Get it wrong to get it right15 Feb 21
Optimism bias is the human tendency to think very differently about an abstract concept than something that we, personally, are involved in. In the context of construction, this means taking the view that although the average project will run overtime and overbudget, our project will be on time and on budget. And it is a real problem in construction, says Nick Francis, director of GIRI Training & Consultancy.
There are, of course, various commercial pressures that exacerbate the problem, but there are also techniques that can counter this very human of traits.
GIRI’s Leadership Training course uses the pre-mortem approach to help prevent optimism bias. ‘Essentially this means that you jump into the future and instead of asking what might happen on a project, you look back and think about all the things that have gone wrong, which unlocks a much more honest way of identifying issues,’ explains Nick.
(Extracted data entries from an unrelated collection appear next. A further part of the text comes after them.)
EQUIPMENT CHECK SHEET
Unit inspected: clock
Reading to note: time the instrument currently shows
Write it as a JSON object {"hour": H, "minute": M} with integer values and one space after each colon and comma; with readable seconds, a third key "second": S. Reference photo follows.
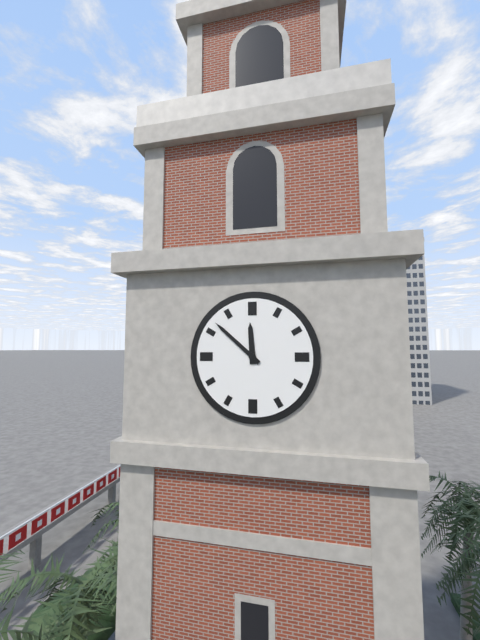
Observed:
{"hour": 11, "minute": 52}
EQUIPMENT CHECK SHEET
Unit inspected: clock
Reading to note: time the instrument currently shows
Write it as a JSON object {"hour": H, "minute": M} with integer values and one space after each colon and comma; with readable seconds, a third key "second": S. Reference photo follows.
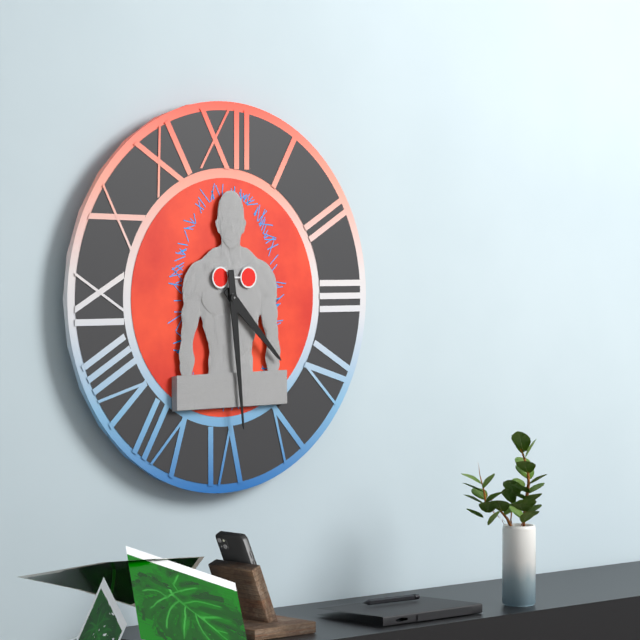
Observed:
{"hour": 4, "minute": 29}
In the Get it Wrong exercise, participants are asked about all the things that could go wrong on a project, and then these are prioritised in terms of likelihood and impact. ‘Working as a group, participants decide which issues to focus on,’ says Nick. ‘Then we can identify the concern and counter measure. What are the root causes of this happening? We ask why, then ask again, and again, and again. If you ask five times you will usually get to the root cause.’
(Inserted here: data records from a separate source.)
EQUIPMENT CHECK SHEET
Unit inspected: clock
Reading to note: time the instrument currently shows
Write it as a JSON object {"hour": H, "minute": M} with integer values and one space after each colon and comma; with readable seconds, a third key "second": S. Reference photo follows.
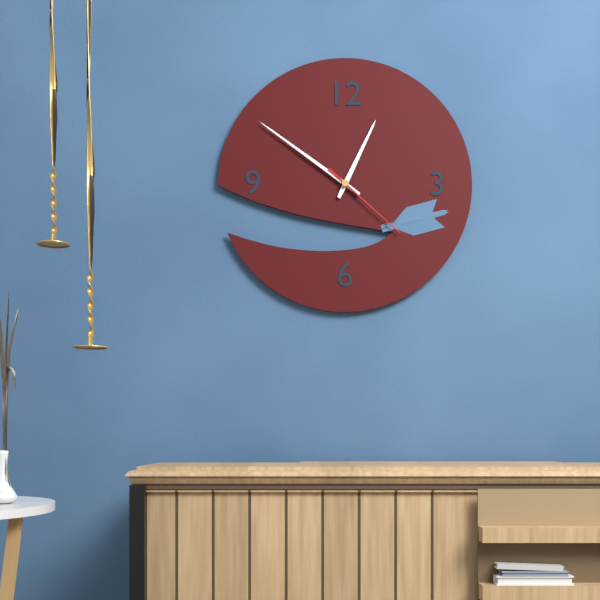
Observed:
{"hour": 12, "minute": 51, "second": 22}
This is the ‘five whys’ approach, an ‘iterative interrogative technique used to explore the cause-and-effect relationships underlying a particular problem’. Each time you ask the question ‘why?’, it leads to the next question. In theory, five ‘whys’ should be enough to bring you to the solution to the problem.
Once the concern has been identified, and the ‘whys’ have led participants to the underlying root cause of the errors, the focus then shifts to identifying the counter measure for each one. ‘What happens through this process is that participants realise that by getting a seemingly unrelated thing right, they can avoid major problems coming their way. It is a very rigorous way to approach a project to eliminate error.’